In my current program (which takes about 25 minutes to compare - the file and database are the exact same here both 45k rows with no differences), I have all existing records on the database in a DataCollection<Entity>
which inherits Collection<T>
and IEnumerable<T>
In my code below I am filtering using the Where
method and then doing a logic based the count of matches. The Where
seems to be the bottleneck here. Is there a more efficient approach than this?

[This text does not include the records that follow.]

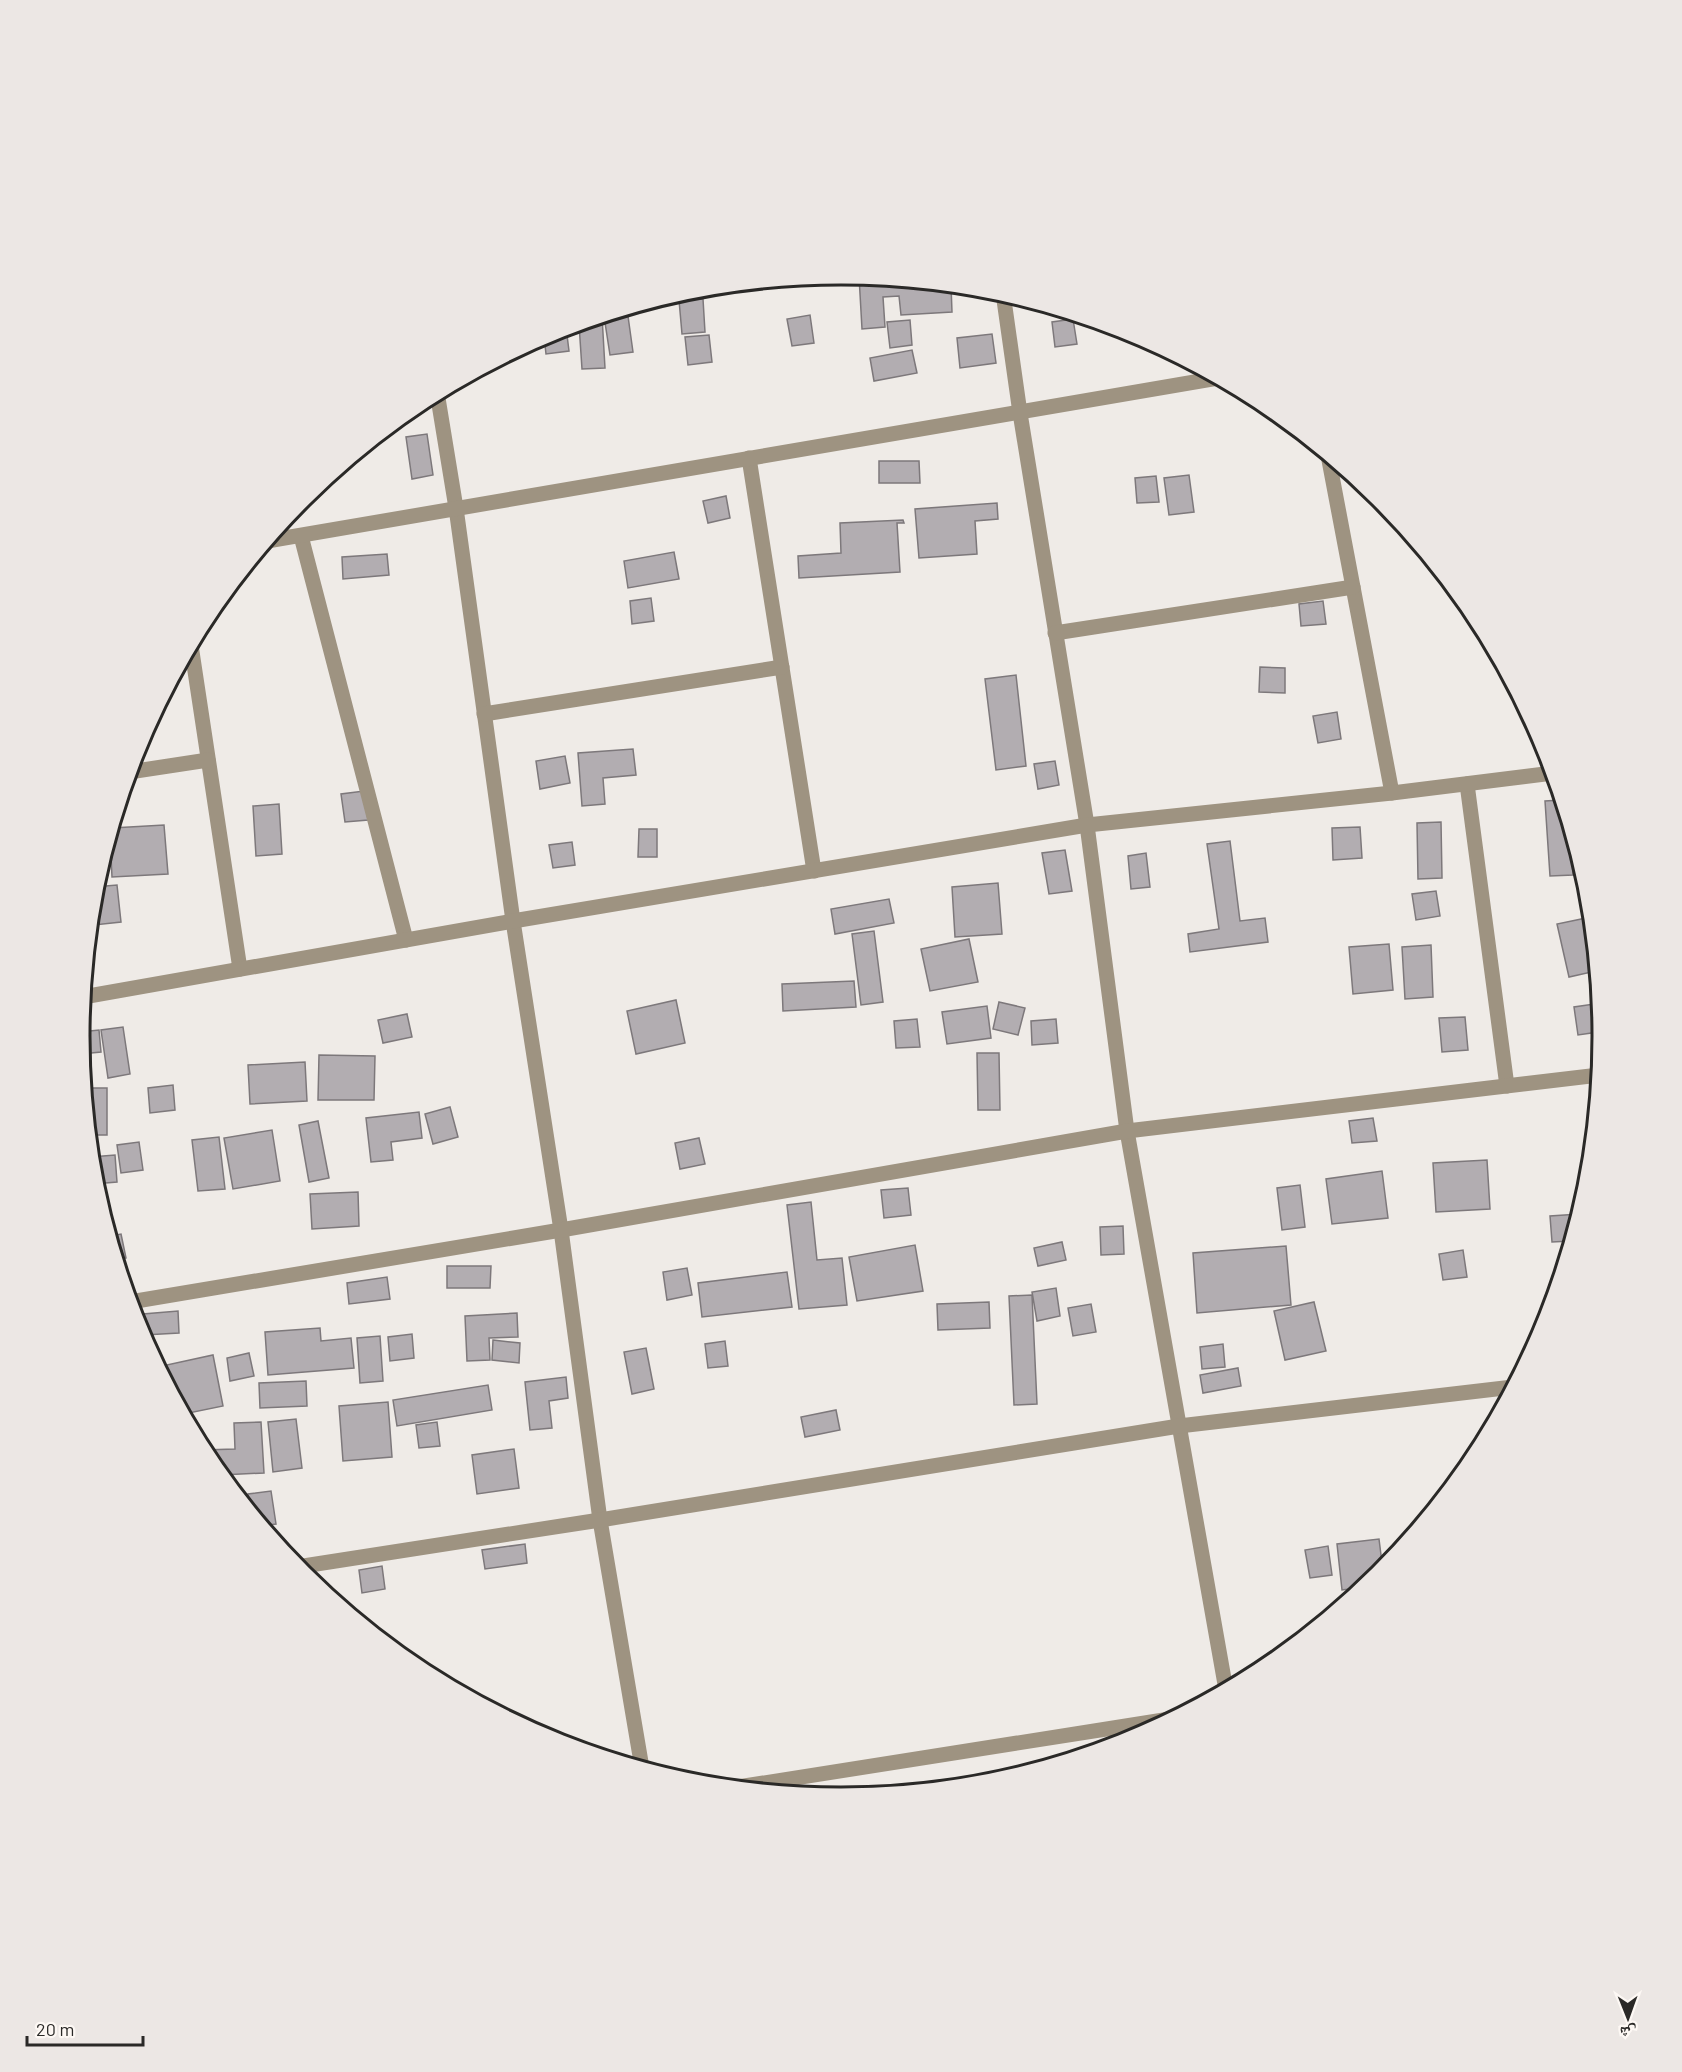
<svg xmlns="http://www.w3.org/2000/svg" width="1682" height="2072" font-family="Barlow,'Noto Naskh Arabic',sans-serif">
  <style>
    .building { fill: #b2adb1; stroke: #7d787b; stroke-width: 1.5 }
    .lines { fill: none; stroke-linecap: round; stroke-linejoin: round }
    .minor { stroke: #9e9381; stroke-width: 15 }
    .rim { fill: none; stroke: #2a2927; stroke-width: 3 }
  </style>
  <rect width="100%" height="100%" fill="#efebe7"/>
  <!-- building -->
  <g class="building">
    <polygon points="859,276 951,285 952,312 901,315 899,296 883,297 885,327 862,329"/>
    <polygon points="703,299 705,332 682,334 679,300"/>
    <polygon points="627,309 633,352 610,355 604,316"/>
    <polygon points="810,315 814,343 792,346 787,319"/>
    <polygon points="602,316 605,368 582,369 579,324"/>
    <polygon points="1073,319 1077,344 1055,347 1052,322"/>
    <polygon points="910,320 912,345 890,348 887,322"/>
    <polygon points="566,327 569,351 546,354 544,336"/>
    <polygon points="992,334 996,363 960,368 957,338"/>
    <polygon points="709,335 712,362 688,365 685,337"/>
    <polygon points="912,350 917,373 874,381 870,358"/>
    <polygon points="427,434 433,475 412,479 406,437"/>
    <polygon points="879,461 919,461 920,483 879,483"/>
    <polygon points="1189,475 1194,512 1169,515 1164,478"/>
    <polygon points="1156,476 1159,502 1137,503 1135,478"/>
    <polygon points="726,496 730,518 708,523 703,501"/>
    <polygon points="997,503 998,519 975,521 977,554 919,558 915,509"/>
    <polygon points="903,520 904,523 897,523 900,572 799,578 798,556 841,553 840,523"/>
    <polygon points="674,552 679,579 628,588 624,561"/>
    <polygon points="387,554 389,575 343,579 342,557"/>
    <polygon points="651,598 654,621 632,624 630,601"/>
    <polygon points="1323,601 1326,624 1301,626 1299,604"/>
    <polygon points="1260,667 1285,668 1285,693 1259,692"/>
    <polygon points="1016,675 1026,766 996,770 985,679"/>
    <polygon points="1337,712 1341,739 1318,743 1313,716"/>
    <polygon points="633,749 636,775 603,778 605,804 582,806 578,753"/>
    <polygon points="565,756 570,783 540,789 536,761"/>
    <polygon points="1055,761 1059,785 1038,789 1034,764"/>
    <polygon points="364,791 368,820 345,822 341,794"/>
    <polygon points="1561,800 1570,830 1573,875 1550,876 1545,801"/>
    <polygon points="279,804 282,854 256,856 253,806"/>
    <polygon points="1441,822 1442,878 1418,879 1417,823"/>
    <polygon points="164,825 168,874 112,877 110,836 112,828"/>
    <polygon points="1360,827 1362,858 1333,860 1332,828"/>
    <polygon points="639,829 657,829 657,857 638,857"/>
    <polygon points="1230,841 1240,921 1265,918 1268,942 1190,952 1188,934 1219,929 1207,844"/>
    <polygon points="572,842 575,865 553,868 549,845"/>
    <polygon points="1065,850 1072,891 1049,894 1042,853"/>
    <polygon points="1146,853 1150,887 1131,889 1128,856"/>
    <polygon points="998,883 1002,934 955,937 952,887"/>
    <polygon points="117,885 121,922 94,925 92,908 94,887"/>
    <polygon points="1436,891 1440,916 1416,920 1412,894"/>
    <polygon points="889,899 894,923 835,934 831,909"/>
    <polygon points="1591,917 1596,971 1569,977 1557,924"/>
    <polygon points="874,931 883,1002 861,1005 852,934"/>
    <polygon points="969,939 978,982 930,991 921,949"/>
    <polygon points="1389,944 1393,990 1353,994 1349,947"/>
    <polygon points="1431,945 1433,997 1405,999 1402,947"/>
    <polygon points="854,981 856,1007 783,1011 782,984"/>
    <polygon points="676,1000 685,1043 636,1054 627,1011"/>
    <polygon points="999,1002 1025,1008 1018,1035 993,1029"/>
    <polygon points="1594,1004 1598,1032 1578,1035 1574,1007"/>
    <polygon points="987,1006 991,1038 947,1044 942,1012"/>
    <polygon points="407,1014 412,1037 383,1043 378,1020"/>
    <polygon points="1465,1017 1468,1050 1442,1052 1439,1018"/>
    <polygon points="917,1019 920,1047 896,1048 894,1021"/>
    <polygon points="1056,1019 1058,1043 1032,1045 1031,1021"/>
    <polygon points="123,1027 130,1074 108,1078 101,1030"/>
    <polygon points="99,1030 101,1052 81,1054 80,1032"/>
    <polygon points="977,1053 999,1053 1000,1110 978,1110"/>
    <polygon points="319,1055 375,1056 374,1100 318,1100"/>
    <polygon points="305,1062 307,1101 250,1104 248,1065"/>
    <polygon points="173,1085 175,1110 150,1113 148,1088"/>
    <polygon points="85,1088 107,1088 107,1135 89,1135"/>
    <polygon points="450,1107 458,1137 433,1144 425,1114"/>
    <polygon points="419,1112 422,1138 391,1142 393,1160 371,1162 366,1118"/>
    <polygon points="1373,1118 1377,1141 1352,1143 1349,1121"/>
    <polygon points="318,1121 329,1178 309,1182 299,1125"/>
    <polygon points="272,1130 280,1181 233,1189 224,1138"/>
    <polygon points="219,1137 225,1189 198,1191 192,1140"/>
    <polygon points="699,1138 705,1164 680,1169 675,1143"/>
    <polygon points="139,1142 143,1170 121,1173 117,1145"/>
    <polygon points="115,1155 117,1182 94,1184 91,1157"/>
    <polygon points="1487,1160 1490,1209 1436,1212 1433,1163"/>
    <polygon points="1382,1171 1388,1218 1332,1224 1326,1179"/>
    <polygon points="1300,1185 1305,1227 1282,1230 1277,1188"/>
    <polygon points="908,1188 911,1215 884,1218 881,1190"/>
    <polygon points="358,1192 359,1226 312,1229 310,1194"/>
    <polygon points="811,1202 817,1260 842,1258 847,1305 799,1309 787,1205"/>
    <polygon points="1579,1214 1571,1241 1552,1242 1550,1216"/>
    <polygon points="1123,1226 1124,1254 1101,1255 1100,1227"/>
    <polygon points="121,1234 126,1258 117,1260 110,1236"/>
    <polygon points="1062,1242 1066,1260 1038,1266 1034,1248"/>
    <polygon points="915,1245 923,1291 857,1301 849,1257"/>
    <polygon points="1286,1246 1291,1305 1197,1313 1193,1253"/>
    <polygon points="1463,1250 1467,1277 1443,1280 1439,1254"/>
    <polygon points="447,1266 491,1266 490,1288 447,1288"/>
    <polygon points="687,1268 692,1295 667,1300 663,1272"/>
    <polygon points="787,1272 792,1307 702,1317 698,1283"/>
    <polygon points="387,1277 390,1299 349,1304 347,1283"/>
    <polygon points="1056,1288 1060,1316 1037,1321 1032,1292"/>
    <polygon points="1032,1295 1037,1404 1014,1405 1009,1296"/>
    <polygon points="989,1302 990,1328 938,1330 937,1304"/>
    <polygon points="1314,1302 1326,1351 1285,1360 1274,1311"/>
    <polygon points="1091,1304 1096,1332 1073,1336 1068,1308"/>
    <polygon points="178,1311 179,1333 144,1335 143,1314"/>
    <polygon points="517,1313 518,1337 489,1338 490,1360 467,1361 465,1316"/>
    <polygon points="320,1328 321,1341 351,1338 354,1368 268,1375 265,1332"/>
    <polygon points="412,1334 414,1358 390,1361 388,1337"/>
    <polygon points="380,1336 383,1381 360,1383 357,1338"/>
    <polygon points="493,1340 520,1343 519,1363 492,1360"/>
    <polygon points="725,1341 728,1366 708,1368 705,1344"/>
    <polygon points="1223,1344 1225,1367 1202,1369 1200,1347"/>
    <polygon points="646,1348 654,1389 632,1394 624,1352"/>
    <polygon points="249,1353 254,1376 230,1381 227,1358"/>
    <polygon points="213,1355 223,1406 184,1414 164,1377 162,1366"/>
    <polygon points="1238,1368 1241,1386 1203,1393 1200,1375"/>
    <polygon points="566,1377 568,1398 549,1401 552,1428 530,1430 525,1382"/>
    <polygon points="306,1381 307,1406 260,1408 259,1383"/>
    <polygon points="488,1385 492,1410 397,1426 393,1400"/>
    <polygon points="388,1402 392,1457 343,1461 339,1406"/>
    <polygon points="836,1410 840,1430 805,1437 801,1417"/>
    <polygon points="296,1419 302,1468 273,1472 268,1422"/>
    <polygon points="261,1422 264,1473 221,1475 203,1450 235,1449 234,1423"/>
    <polygon points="437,1422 440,1446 419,1448 416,1425"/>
    <polygon points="514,1449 519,1488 477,1494 472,1455"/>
    <polygon points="271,1491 276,1524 262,1526 250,1511 248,1494"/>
    <polygon points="1379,1539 1383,1571 1364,1587 1342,1590 1337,1544"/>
    <polygon points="525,1544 527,1563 485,1569 482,1550"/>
    <polygon points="1328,1546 1332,1575 1310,1578 1305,1550"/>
    <polygon points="382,1566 385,1589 362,1593 359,1570"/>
  </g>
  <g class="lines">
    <!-- minor -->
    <g class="minor">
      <polyline points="1003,293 1020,413 1087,825 1127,1131 1226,1690"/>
      <polyline points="437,392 456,508 513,921 561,1230 600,1520 642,1768"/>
      <polyline points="1328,455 1392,793"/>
      <polyline points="749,458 814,871"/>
      <polyline points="301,536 406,940"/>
      <polyline points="267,541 1218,378"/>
      <polyline points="1055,633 1353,587"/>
      <polyline points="191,645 240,969"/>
      <polyline points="484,714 782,667"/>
      <polyline points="129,772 208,760"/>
      <polyline points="1467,784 1507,1086"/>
      <polyline points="83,997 513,921 1087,825 1392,793 1553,773"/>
      <polyline points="130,1302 561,1230 1127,1131 1599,1075"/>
      <polyline points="297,1567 600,1520 1179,1426 1513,1387"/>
      <polyline points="738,1787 1170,1719"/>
    </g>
  </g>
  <!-- crop -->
  <path d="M0 0H1682V2072H0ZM90 1036a751 751 0 1 1 1502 0a751 751 0 1 1-1502 0Z" fill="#ece7e4" fill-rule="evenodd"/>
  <path class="rim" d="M90 1036a751 751 0 1 1 1502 0a751 751 0 1 1-1502 0Z"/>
  <!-- north arrow -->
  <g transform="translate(1628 2018) rotate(179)" stroke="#fdf8f4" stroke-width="4.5" paint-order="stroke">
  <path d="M0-4.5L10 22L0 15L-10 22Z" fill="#2a2927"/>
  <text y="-9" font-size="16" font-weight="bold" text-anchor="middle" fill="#2a2927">ش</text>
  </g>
  <!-- scale -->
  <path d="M27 2036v9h116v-9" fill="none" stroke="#2a2927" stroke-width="3"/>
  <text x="36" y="2036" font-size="18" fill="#2a2927" stroke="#fdf8f4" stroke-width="4.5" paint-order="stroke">20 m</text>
</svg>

I am by no means a LINQ expert.
foreach (var record in inputDataLines)
{
var fields = record.Split(',');
var fund = fields[0];
var bps = Convert.ToDecimal(fields[1]);
var withdrawalPct = Convert.ToDecimal(fields[2]);
var percentile = Convert.ToInt32(fields[3]);
var age = Convert.ToInt32(fields[4]);
var bombOutTerm = Convert.ToDecimal(fields[5]);
var matchingRows = existingRecords.Entities.Where(r => r["field_1"].ToString() == fund
&& Convert.ToDecimal(r["field_2"]) == bps
&& Convert.ToDecimal(r["field_3"]) == withdrawalPct
&& Convert.ToDecimal(r["field_4"]) == percentile
&& Convert.ToDecimal(r["field_5"]) == age);
entitiesFound.AddRange(matchingRows);
if (matchingRows.Count() == 0)
{
rowsToAdd.Add(record);
}
else if (matchingRows.Count() == 1)
{
if (Convert.ToDecimal(matchingRows.First()["field_6"]) != bombOutTerm)
{
rowsToUpdate.Add(record);
entitiesToUpdate.Add(matchingRows.First());
}
}
else
{
entitiesToDelete.AddRange(matchingRows);
rowsToAdd.Add(record);
}
}
EDIT: I can confirm that all existingRecords
are in memory before this code is executed. There is no IO or DB access in the above loop.